6. Crypto Wallet & Application Targeting

Targets include:

  • Browser wallets (MetaMask-like extensions)
  • Desktop wallets
  • Cached wallet configuration files

Extraction methods:

  • File system scraping
  • Extension directory harvesting
  • Opportunistic memory access

7. Host Reconnaissance & Victim Profiling

Collected telemetry:

  • OS version, build, SID
  • Username and hostname
  • Installed AV / EDR
  • Locale and keyboard layout
  • External IP and region

Purpose:

  • Victim valuation
  • Duplicate suppression
  • Data resale optimization

8. Command-and-Control (C2)

Transport

  • HTTPS POST
  • Occasionally Telegram bots / webhooks
  • Bulletproof hosting & fast-flux DNS

Exfiltration Package

[Victim ID]
[System Metadata]
[Credential Archive]
[Cookie Archive]
[Wallet Data]
  • ZIP / LZMA compressed
  • AES encrypted
  • Base64 wrapped

Execution model: exfiltrate once → terminate


9. Persistence

Often omitted intentionally. When enabled:

  • Registry Run keys
  • Scheduled tasks
  • Startup folder shortcuts

Persistence increases detection risk and is therefore uncommon.

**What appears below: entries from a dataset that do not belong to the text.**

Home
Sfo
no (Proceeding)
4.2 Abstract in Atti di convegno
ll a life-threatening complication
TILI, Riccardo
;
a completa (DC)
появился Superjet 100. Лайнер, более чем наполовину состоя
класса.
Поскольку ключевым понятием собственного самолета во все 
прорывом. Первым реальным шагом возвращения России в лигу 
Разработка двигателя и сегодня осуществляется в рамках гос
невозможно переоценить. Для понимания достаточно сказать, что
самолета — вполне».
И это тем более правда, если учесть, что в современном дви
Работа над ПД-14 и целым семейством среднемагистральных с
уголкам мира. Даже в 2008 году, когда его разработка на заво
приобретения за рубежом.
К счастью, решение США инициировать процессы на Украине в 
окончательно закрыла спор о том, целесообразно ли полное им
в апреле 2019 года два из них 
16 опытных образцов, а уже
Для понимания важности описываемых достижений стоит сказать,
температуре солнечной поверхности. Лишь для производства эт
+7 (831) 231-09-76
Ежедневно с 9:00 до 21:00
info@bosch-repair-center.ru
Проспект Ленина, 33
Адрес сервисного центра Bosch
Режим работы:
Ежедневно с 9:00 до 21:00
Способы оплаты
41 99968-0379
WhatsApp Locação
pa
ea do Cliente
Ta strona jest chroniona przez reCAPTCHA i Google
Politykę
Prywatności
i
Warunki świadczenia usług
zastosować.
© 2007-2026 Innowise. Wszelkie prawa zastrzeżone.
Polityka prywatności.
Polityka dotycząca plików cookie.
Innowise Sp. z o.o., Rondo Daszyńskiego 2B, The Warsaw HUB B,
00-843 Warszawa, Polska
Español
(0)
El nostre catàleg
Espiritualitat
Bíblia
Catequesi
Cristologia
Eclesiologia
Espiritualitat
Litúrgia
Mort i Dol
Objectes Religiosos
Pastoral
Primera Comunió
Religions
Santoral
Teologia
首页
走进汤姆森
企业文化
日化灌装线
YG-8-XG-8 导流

10. Real-World Indicators of Compromise (IOCs)


Host Artifacts

Suspicious Access

...\Chrome\User Data\*\Login Data
...\Chrome\User Data\*\Cookies
...\Firefox\Profiles\*\logins.json

Process Chains

mshta.exe → unsigned binary
wscript.exe → payload.exe
explorer.exe → %Temp%\random.exe

11. Detection & Threat Hunting

Endpoint

  • Non-browser processes opening browser SQLite DBs
  • DPAPI usage outside browser context
  • Unsigned executables from user-writable paths

Network

  • New domains (<30 days) receiving POST uploads
  • TLS to low-reputation TLDs
  • Fire-and-forget HTTPS behavior

Memory

  • AES routines + SQLite strings
  • API hashing
  • Absence of GUI resources

12. Impact Assessment

Primary:

  • Account takeover
  • MFA bypass
  • Financial theft

Secondary:

  • Cloud abuse
  • Identity compromise
  • Lateral movement via credential reuse

13. Defensive Countermeasures

  • Behavior-based EDR detections
  • DPAPI abuse monitoring
  • Disable browser credential storage
  • Enforce session revalidation
  • Credential & token rotation after exposure
  • ASN-level network monitoring

14. Key Takeaway

Phantom Stealer is not sophisticated, but it is operationally efficient.
Defense success depends on behavioral detection, credential hygiene, and rapid incident response, not static indicators.